> WORK ITEM A: For each statement below, say whether it agrees with the cheese dip thread. Answer yes or no and quote the deciding words of the thread. (i) The recipe calls for 8 oz of cream cheese. (ii) The dip is microwaved for 10 minutes. (iii) Sentry18 uses Velveeta in the dip.
> WORK ITEM B: In the cheese dip thread, what size pieces should the cheese be cut into?
> WORK ITEM C: Continue the cheese dip thread from its last post.

> TEXT PROVIDED:

# Spicy Cheese Dip before SHTF



## RevWC (Mar 28, 2011)

This is really good!

Spicy Cheese Dip

2 pounds Velveeta cheese
8 oz cream cheese
2-10 oz cans of Rotel hot diced tomatoes and green chilies un-drained
1 pound ground chuck cooked and drained

Cut cheese into 1/2 inch squares and place in microwavable bowl
Add cream cheese, Rotel , and ground chuck
Nuke for 5 to 7 minutes stirring after 3 minutes
A couple of bags tortilla chips, some good friends, a few beers, and praise the Lord!


----------



## hiwall (Jun 15, 2012)

Does your avatar show the after-effects?


----------



## Sentry18 (Aug 5, 2012)

I make a similar dip only I substitute shredded cheddar and American cheese instead of Velveeta, add fresh cilantro and chopped jalapeno. Good stuff!

> DATASET ENTRIES:
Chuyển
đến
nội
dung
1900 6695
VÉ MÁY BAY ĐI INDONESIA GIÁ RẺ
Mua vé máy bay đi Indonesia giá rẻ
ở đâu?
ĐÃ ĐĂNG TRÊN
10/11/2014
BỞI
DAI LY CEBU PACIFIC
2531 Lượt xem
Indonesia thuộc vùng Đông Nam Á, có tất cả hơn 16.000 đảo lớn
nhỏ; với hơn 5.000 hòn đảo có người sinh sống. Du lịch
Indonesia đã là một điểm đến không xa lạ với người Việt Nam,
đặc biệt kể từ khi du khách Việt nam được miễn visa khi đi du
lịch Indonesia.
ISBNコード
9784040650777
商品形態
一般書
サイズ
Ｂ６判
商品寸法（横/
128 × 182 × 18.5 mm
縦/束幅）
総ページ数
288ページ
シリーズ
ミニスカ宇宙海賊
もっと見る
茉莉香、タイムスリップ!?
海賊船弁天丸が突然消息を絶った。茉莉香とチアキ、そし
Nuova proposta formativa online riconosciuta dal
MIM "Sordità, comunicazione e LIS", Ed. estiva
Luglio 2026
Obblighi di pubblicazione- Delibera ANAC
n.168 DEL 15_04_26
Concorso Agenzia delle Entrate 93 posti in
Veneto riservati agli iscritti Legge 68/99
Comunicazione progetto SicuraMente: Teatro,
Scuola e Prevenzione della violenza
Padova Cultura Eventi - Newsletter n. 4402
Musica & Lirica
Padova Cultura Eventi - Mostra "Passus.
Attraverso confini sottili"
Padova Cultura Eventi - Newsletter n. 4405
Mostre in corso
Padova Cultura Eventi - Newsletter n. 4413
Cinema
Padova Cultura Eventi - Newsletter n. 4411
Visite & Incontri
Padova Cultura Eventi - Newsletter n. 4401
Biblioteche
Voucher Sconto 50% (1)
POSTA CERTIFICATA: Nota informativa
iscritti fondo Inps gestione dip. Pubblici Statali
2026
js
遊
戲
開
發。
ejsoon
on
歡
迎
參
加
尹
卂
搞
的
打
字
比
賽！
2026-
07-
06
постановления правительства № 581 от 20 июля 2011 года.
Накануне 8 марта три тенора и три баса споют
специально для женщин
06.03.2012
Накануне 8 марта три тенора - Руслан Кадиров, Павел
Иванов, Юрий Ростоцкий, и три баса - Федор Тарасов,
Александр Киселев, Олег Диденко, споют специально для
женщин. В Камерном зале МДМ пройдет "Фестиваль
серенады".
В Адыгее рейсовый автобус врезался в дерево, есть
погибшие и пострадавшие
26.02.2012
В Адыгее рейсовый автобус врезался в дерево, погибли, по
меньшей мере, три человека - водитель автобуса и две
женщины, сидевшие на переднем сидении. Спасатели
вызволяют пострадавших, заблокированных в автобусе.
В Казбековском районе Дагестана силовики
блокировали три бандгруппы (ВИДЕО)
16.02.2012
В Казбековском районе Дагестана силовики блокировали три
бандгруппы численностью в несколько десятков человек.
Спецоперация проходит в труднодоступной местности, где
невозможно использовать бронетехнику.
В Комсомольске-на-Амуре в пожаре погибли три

> WRITTEN REPLY A:
(i) Yes: "8 oz cream cheese"
(ii) No: "Nuke for 5 to 7 minutes stirring after 3 minutes"
(iii) No: "I substitute shredded cheddar and American cheese instead of Velveeta"

> WRITTEN REPLY B: 1/2 inch squares.

> WRITTEN REPLY C:
----------



## Lake Windsong (Nov 27, 2009)

We make this with shredded barbeque pork instead of the beef.  Good on top of a baked potato, or with tortilla chips.


----------



## ras1219como (Jan 15, 2013)

Sentry18 said:


> I make a similar dip only I substitute shredded cheddar and American cheese instead of Velveeta, add fresh cilantro and chopped jalapeno. Good stuff!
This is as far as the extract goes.